Homoeostasis (2016), a flamenco-contemporary dance show, thereby formalises her corpus of works. On the stage a woman initiates a dialogue with a computer. She would like to reprogramme her internal structure and achieve an upgraded version of herself. Computer bugs and flamenco cadences begin to interfere with the dialogue between the various elements of the system: dance, video, speech. In Homoeostasis, the body – either as a subject or an object – again establishes itself as a central theme. What is the value of the unique, chance, poetry, the body? What place for the random, the accidental? How to integrate error as a committed position, as a communication protocol between body and machine? Questions which are especially current in view of the debates surrounding the creative potential of generative artificial intelligences such as ChatGPT and Midjourney. For all that, the artist defends herself against accusations of any opportunism: ‘I don’t have any interest in current affairs in themselves. Then again, I need to understand the movement of the world. My thoughts belong to the world I find myself immersed in.’
Ergonomics (2018), a danced lecture in which the audience actively takes part in the choreography, goes further still in the objectivation of the body.

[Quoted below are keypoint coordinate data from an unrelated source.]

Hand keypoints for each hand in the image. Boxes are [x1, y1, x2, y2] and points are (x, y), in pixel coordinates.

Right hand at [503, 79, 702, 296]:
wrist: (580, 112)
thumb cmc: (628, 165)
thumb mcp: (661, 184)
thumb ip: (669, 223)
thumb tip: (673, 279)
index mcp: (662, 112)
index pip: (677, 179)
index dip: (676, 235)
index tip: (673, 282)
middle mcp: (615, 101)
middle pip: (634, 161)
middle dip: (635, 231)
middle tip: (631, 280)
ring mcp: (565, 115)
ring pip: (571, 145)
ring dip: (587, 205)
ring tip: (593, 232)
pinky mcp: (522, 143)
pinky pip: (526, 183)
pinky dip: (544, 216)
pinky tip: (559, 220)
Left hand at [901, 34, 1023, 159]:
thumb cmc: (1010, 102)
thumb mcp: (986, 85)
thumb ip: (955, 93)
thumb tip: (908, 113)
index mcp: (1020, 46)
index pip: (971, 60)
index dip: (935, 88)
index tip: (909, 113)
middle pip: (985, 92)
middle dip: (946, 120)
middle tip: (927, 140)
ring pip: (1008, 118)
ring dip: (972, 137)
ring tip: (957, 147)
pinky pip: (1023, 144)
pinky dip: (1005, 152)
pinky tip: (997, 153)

This choreographic fiction is inspired by marketing strategies and hijacks the ‘disruptive’ discourse of start-ups. The show’s guiding question – what adaptations and what uses of the body must be considered for a smart city of the future? – allows Rocio Berenguer to explore in quirky ways the contemporary themes of the future body, the urban body, the Smart City and the clichés of innovation. ‘For this show, I didn’t set out to please, but to disturb. What notions do we have of our bodies? What are the directives which make possible a mechanical and utilitarian view of our bodies? Ergonomics is a fiction on the absolute instrumentalisation of the body, on our capacity to make it become an object. Ergonomics is a project which dates back to 2018. Today, it is perhaps too close to reality. When fiction finally becomes the norm, it is terrifying.’

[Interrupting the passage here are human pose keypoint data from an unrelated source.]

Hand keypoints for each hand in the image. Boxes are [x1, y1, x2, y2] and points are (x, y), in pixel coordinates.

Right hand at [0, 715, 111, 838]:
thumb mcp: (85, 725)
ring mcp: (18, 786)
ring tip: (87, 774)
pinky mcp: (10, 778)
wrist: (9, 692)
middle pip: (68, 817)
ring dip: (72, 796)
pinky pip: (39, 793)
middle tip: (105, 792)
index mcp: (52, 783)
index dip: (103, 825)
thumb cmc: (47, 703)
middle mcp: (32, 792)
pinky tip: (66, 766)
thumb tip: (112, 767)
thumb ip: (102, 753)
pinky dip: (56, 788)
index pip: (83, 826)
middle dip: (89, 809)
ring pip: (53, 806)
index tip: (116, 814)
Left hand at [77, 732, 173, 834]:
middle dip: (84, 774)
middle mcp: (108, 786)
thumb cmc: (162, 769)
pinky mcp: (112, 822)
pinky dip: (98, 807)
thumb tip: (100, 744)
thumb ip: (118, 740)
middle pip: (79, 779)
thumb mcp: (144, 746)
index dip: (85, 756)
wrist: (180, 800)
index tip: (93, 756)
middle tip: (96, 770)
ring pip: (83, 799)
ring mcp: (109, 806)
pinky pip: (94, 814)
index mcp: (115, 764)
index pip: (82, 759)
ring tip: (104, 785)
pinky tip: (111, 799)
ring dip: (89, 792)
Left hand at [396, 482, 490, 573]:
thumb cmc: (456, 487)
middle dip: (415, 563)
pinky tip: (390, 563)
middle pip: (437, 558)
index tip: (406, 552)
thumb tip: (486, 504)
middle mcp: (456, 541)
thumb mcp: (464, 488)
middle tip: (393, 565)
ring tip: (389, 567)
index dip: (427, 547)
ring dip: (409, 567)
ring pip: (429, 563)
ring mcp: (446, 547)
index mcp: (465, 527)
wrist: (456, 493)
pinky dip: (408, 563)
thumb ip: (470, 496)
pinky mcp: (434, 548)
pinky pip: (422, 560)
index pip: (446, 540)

For a few months now, Rocio Berenguer has seemed to be opening a new chapter in her work: ‘I am interested in radical otherness. By that I mean the relationships between bodies and other forms of body. How to understand the difference of the other? What is the intelligible limit to otherness?’ THEBADWEEDS (2023), mentioned earlier, is fully in keeping with this field of study. But it is above all G5 (2020) which marked a turning point in the search for radical otherness. In this project, Rocio Berenguer imagines an interspecies meeting at which the various realms of the living world are invited to negotiate together the possibilities of their coexistence. G5, an ironic reference to the G8 and G20 type of political summit, brings together the different species which share the globe – animal, mineral, vegetable, human, machine – to debate the planet’s future. This project offers a possible scenario of our future and opens up avenues for the utopias which remain to be constructed by us. For example, accepting the status of subjects and recognising a legal personality for non-human living beings could be a means of considering and respecting the other forms of life on Earth. G5 also comprises two additional sections. A performance section, Coexistence, in which a poem is slammed to music co-written with a machine. An installation section, Lithosys, which presents an interspecies communication system mixing mineral and machine intelligence. ‘My next creation will continue exploring the same themes as G5 and this investigation of radical otherness. I want to express my utopian vision.’ A vision you will be able to discover during the 2023 tour which will include several European cities.